> [PROBLEMA PROPOSTO A]: No trecho sobre o conceito de cultura, quando a definição de cultura como modos de vida foi formulada de modo mais objetivo?
> [PROBLEMA PROPOSTO B]: Dê continuidade ao trecho sobre o conceito de cultura, começando logo depois da última frase apresentada.

> [TRECHO FORNECIDO]:
+ + + +

Ao criticar a relação entre superestrutura e infra-estrutura
proposta por Althusser, Mochcovitch (1988, p. 11), faz uma crítica
e diz que ela perde "a dimensão da transformação
da sociedade".
A grande influência exercida por Althusser, especialmente com o
livro, "Aparelhos ideológicos do Estado", além
de dificultar o avanço de uma perspectiva dialética, contribuiu
para aprofundar uma visão pessimista em relação ao
potencial transformador e emancipatório, especialmente no que diz
respeito às instituições sociais, entre elas, a escola.
Na medida em que as estruturas econômicas são determinantes
da superestrutura ideológica e as organizações e
instituições sociais atuam como aparelhos ideológicos
em defesa dos interesses da classe dominante, mantendo e reproduzindo
o domínio sobre o conjunto da sociedade, pouco ou nada se pode
fazer. Dentro dessa perspectiva, a cultura deixa de ser pensada na sua
concreticidade para ser definida como ideologia, com um sentido negativo
de escamoteamento. Essa perspectiva tem sido duramente questionada, especialmente
por Thompson (1981). A crítica central de Thompson é de
que o determinismo estruturalista althusseriano expulsou o sujeito da
história e, conseqüentemente negou as potencialidades emancipatórias
e transformadoras socioculturais e econômicas da sociedade.
c) cultura como modos de vida
A definição de cultura como modos de vida
tem sua raiz na própria origem do termo que, segundo Bosi (1993)
e Williams (1992), está ligada ao campo e ao cultivo da terra.
Decorrem, dessa definição, duas questões importantes:
a cultura tem uma relação profunda com a materialidade,
ou seja, ela tem uma dimensão concreta ligada ao cotidiano e à
vida e, em segundo lugar, ela é dinâmica como a própria
natureza e as atividades dos camponeses. Essa perspectiva abre caminhos
importantes para se entender a cultura na sua historicidade e nos processos
concretos de sua constituição e transformação.
A definição de cultura como modos de vida foi formulada
de modo mais objetivo no final do século XIX. Segundo Williams,
foi nesse período que o conceito cultura passou a significar “todo
um sistema de vida, no seu aspecto material, intelectual e espiritual”
(1969, p. 18). Essa concepção ganhou força, especialmente
entre autores ingleses, com destaque a Edward Thompson, Stuart Hall, Raymond
Williams, Richard Hoggart e Samuel Raphael.

+ + + +

> [ENTRADAS FORNECIDAS]:
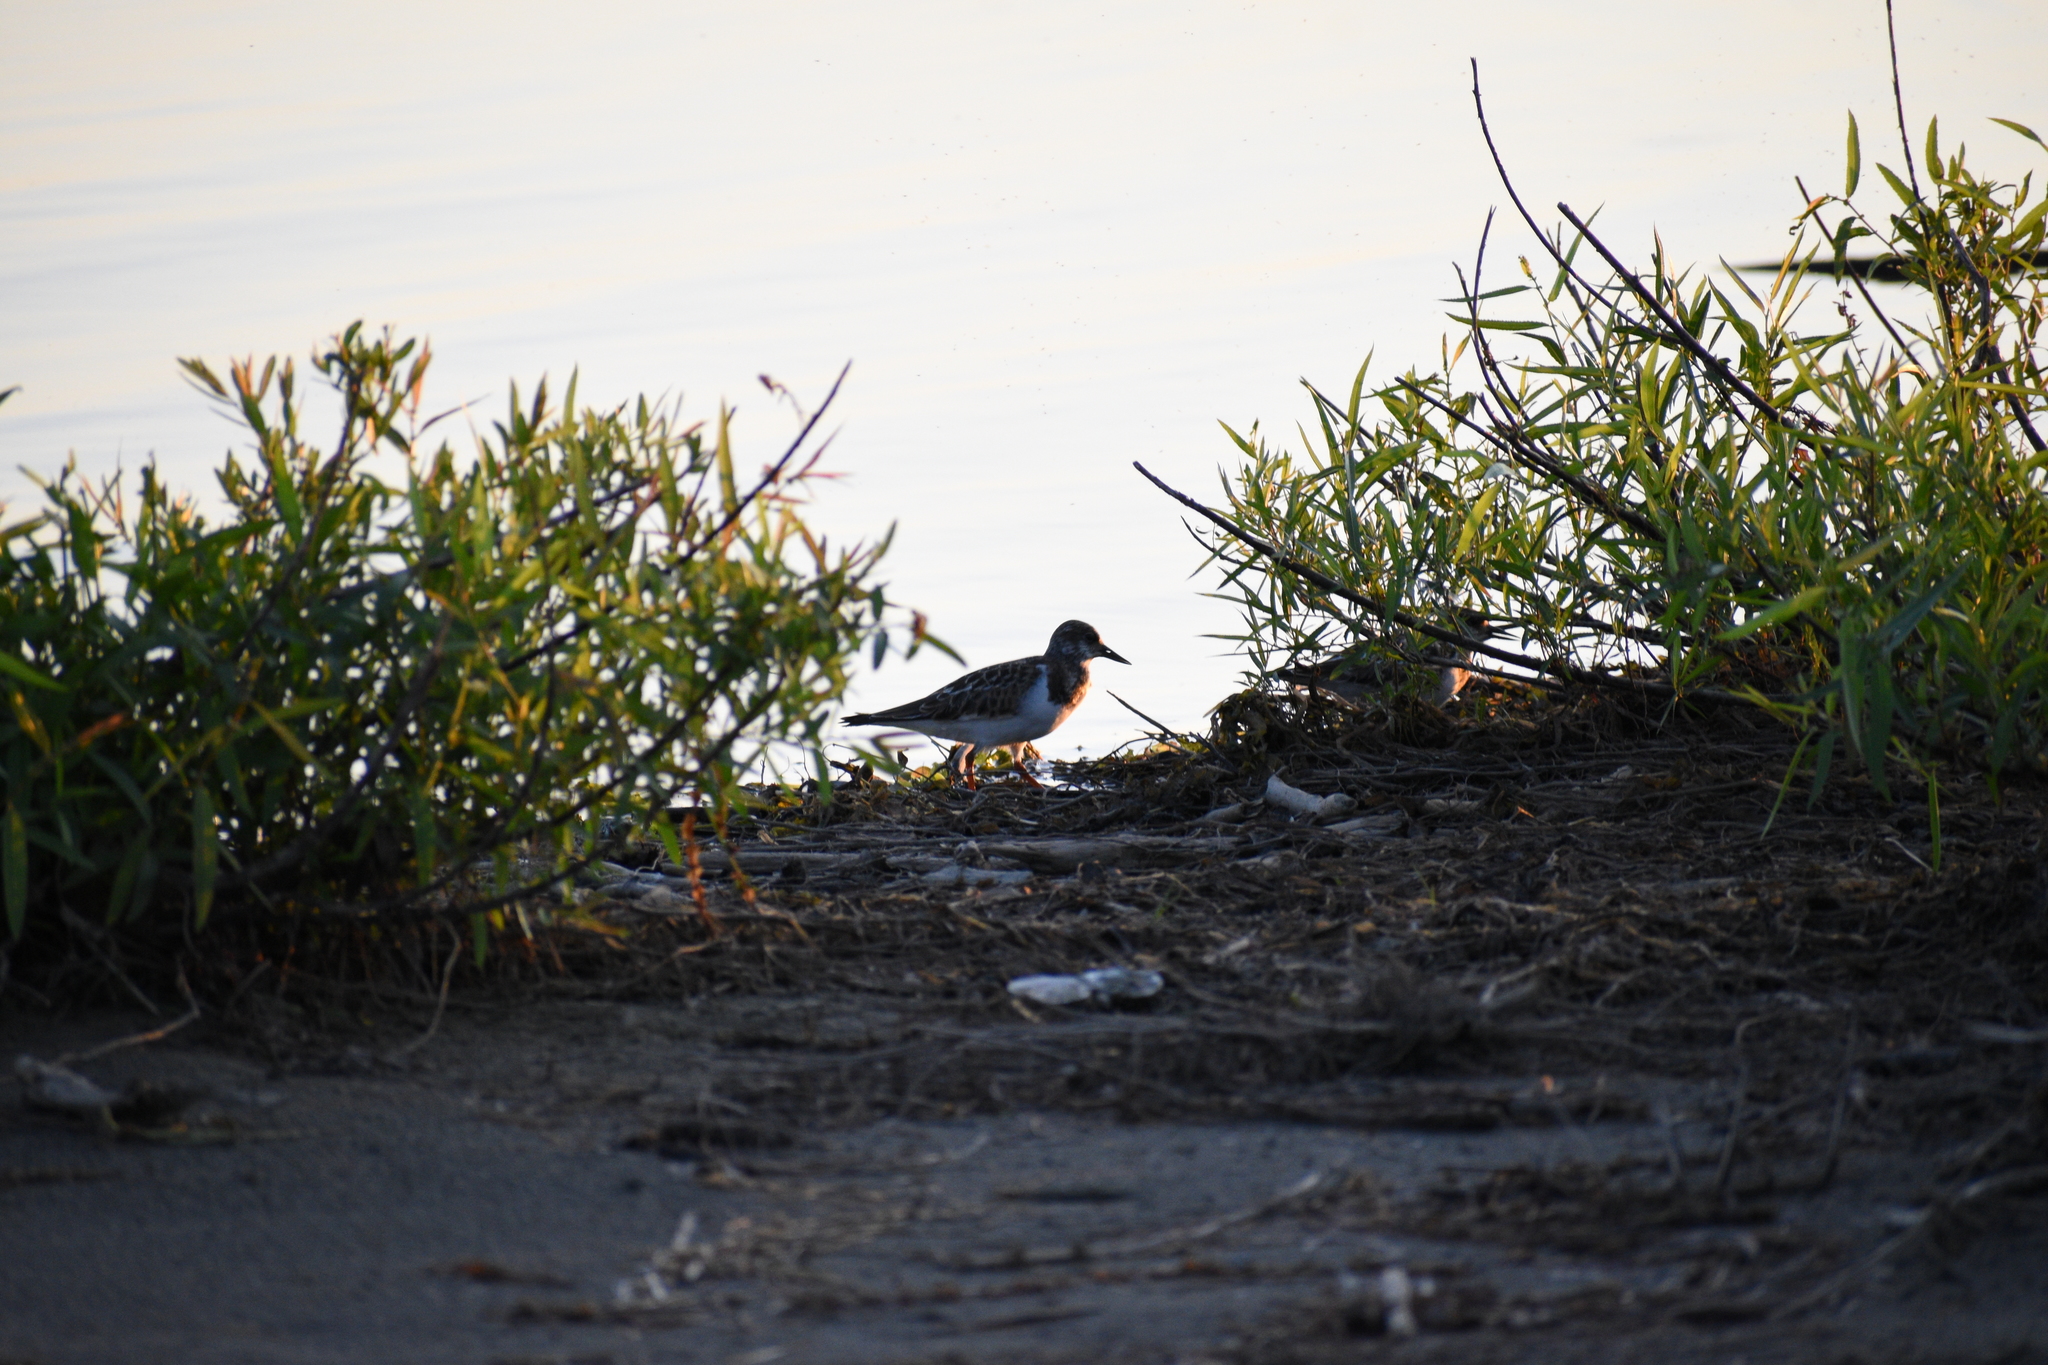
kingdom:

+ + + +

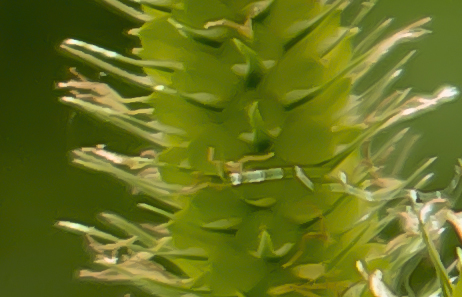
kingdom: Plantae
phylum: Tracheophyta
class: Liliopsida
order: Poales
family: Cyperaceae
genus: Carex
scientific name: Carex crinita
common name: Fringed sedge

+ + + +

> [RESPOSTA A]: No final do século XIX.

> [RESPOSTA B]:
O que há de novo nessa definição? Um dos elementos
fundamentais é que a cultura é pensada a partir dos contextos
históricos onde diferentes sujeitos constroem suas histórias,
trajetórias e identidades. Esses contextos, bem como as condições
de vida e sobrevivência, não são iguais para todos
na sociedade, ou seja, entender a cultura como modos de vida exige o aprofundamento
de cada contexto particular dentro de um contexto mais amplo de relações
de forças no quadro do modo de produção capitalista.
Segundo Hall (2003, p. 262), “Não existem culturas inteiramente
isoladas e paradigmaticamente fixadas, numa relação de determinismo
histórico, a classes inteiras – embora existam formações
culturais de classe bem distintas e variáveis. As culturas de classe
tendem a se entrecruzar e a se sobrepor num mesmo campo de luta”.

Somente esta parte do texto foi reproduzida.